Basecamp attributes much of its success with distributed teams to asynchronous communication based on long-form writing and encouraging employees to design their own work schedule around when they can put in their best of efforts.
In his recent podcast about ‘The New Future of Work’ with Sam Harris, Matt Mullenweg, Automattic’s founder, and CEO, talks about the five levels of distributed teams (five being the highest) and says organizations moving to remote work because of COVID-19 are probably entering level two. With an emphasis on synchronous communication tools such as Zoom and Slack and an expectation of employees to be online from 9 to 5, organizations end up recreating their offices online instead of taking advantage of the new medium, he says. He considers effective written communication and a transparent and public asynchronous collaboration as one of the highest levels of distributed team productivity an organization could achieve.
Zapier has built an internal tool called ‘Async’, which it describes as ‘blog meets Reddit’, for teams to share their work and reference discussions that tend to get lost in Slack group chats. Doist, another fully distributed company, claims that 95% of its team communication is asynchronous as well as transparent and searchable. A pattern one could discern from these examples is the importance given to effective long-form written-communication and collaboration that is asynchronous and accessible to everyone within a team/organization.
Benefits of asynchronous
The most obvious benefit, as discussed, is that it lets employees be less distracted, frees them of their collaborative overload, and helps them engage in large stretches of deep, focused work.
Also, one of the inherent advantages of distributed teams is that it lets organizations tap into some of the best talents from across the globe. Naturally, chat becomes ineffective when you are trying to work with people from different time zones. At their core, group chat apps like Slack are built to support one-line-at-a-time real-time conversations. Asynchronous collaboration provides a level-playing field for employees as it eliminates the informational disadvantage that comes from being in a different time zone.

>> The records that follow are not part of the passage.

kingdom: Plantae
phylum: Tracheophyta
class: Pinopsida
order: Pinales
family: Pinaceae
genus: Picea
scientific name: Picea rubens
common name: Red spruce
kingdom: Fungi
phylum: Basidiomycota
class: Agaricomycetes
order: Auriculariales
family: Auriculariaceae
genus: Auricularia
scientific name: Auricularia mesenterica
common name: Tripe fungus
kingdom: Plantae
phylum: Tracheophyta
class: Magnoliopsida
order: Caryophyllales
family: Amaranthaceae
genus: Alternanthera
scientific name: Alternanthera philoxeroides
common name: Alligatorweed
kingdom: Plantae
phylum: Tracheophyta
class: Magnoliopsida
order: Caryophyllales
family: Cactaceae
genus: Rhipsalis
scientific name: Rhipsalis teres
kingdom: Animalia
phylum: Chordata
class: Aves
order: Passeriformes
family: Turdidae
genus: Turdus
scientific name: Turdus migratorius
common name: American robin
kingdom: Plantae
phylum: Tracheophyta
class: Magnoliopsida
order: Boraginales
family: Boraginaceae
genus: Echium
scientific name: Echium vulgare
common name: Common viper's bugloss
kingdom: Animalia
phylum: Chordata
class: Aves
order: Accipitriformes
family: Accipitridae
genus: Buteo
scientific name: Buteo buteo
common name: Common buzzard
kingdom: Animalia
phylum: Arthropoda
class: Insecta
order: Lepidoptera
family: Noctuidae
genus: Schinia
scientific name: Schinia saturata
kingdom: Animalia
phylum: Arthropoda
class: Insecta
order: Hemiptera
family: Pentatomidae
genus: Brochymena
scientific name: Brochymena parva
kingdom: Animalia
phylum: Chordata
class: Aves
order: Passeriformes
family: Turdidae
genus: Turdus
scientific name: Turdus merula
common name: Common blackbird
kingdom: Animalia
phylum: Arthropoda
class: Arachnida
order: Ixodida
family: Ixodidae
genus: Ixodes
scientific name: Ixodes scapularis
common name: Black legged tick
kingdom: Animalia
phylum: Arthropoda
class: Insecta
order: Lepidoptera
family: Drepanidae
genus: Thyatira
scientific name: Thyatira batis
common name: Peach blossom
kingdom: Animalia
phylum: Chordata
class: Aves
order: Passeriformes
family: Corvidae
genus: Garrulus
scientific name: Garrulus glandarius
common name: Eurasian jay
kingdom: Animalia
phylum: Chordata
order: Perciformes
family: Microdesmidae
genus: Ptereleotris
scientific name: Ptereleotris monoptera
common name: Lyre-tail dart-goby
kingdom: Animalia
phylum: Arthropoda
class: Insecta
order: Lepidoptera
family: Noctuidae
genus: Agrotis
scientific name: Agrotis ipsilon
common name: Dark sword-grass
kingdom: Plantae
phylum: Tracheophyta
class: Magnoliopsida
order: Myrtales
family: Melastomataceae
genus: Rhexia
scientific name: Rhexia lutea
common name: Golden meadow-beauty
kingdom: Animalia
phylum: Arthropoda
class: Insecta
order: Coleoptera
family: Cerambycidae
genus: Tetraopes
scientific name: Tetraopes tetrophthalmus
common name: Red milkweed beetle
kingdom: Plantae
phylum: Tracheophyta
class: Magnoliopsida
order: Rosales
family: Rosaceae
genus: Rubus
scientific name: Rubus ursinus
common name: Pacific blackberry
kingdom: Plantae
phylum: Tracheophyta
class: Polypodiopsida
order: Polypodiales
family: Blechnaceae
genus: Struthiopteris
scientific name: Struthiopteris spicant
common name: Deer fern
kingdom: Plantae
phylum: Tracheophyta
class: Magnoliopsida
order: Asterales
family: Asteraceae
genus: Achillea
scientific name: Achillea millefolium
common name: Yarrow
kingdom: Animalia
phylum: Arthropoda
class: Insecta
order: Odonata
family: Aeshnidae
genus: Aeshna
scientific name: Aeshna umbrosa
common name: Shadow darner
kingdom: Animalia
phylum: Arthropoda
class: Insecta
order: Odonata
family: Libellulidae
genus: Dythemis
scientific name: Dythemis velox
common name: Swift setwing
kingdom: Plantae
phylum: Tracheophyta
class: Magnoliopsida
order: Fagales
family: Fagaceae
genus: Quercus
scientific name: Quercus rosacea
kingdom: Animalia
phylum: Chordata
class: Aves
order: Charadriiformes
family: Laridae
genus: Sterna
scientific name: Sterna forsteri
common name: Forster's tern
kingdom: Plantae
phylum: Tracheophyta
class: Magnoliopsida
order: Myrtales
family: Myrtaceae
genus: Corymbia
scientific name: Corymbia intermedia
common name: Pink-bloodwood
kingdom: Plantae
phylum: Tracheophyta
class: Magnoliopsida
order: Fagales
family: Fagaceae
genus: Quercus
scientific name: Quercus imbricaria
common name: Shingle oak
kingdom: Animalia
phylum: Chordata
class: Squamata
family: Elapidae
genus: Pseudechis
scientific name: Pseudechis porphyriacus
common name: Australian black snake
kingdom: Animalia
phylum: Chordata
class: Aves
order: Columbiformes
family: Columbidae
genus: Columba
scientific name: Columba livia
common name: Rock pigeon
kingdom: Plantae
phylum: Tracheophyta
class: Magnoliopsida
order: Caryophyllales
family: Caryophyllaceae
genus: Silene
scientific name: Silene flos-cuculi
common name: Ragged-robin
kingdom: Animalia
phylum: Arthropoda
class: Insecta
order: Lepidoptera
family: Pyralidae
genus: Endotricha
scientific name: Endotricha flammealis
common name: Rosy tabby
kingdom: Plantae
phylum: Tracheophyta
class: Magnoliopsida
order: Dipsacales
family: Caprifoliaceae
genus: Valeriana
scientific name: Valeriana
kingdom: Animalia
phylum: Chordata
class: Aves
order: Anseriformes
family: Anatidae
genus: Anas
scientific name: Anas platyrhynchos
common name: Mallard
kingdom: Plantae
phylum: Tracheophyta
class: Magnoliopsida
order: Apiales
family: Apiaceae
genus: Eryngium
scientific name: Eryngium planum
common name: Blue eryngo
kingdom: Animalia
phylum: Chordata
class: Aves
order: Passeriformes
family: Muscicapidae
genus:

It also aids in the creation of a more inclusive work environment wherein introverts and less-vocal team members are given a chance to articulate and express their opinions and not be overshadowed by their more expressive team members.
In synchronous meetings, people usually don’t have the time to think through key issues thoroughly before responding. Synchronous meetings are easier to set up and are likewise easier to forget. Meeting minutes are thus an important attribute of the synchronous meeting culture. Asynchronous collaboration, in contrast, encourages people to think through an idea or a problem and provide more thoughtful responses.
More importantly, an asynchronous work environment provides employees with complete control over how they structure their work hours to best suit their lifestyle, responsibilities, and chronotypes. This not only results in a more contented and productive workforce but also marks a complete departure from the industrial revolution era where presence is equated with productivity and hours with output.
That said, video conferencing and messaging tools are definitely an integral part of remote work productivity. Certain use cases mandate the use of synchronous communication tools. It is just that those should not be the go-to tools for collaboration.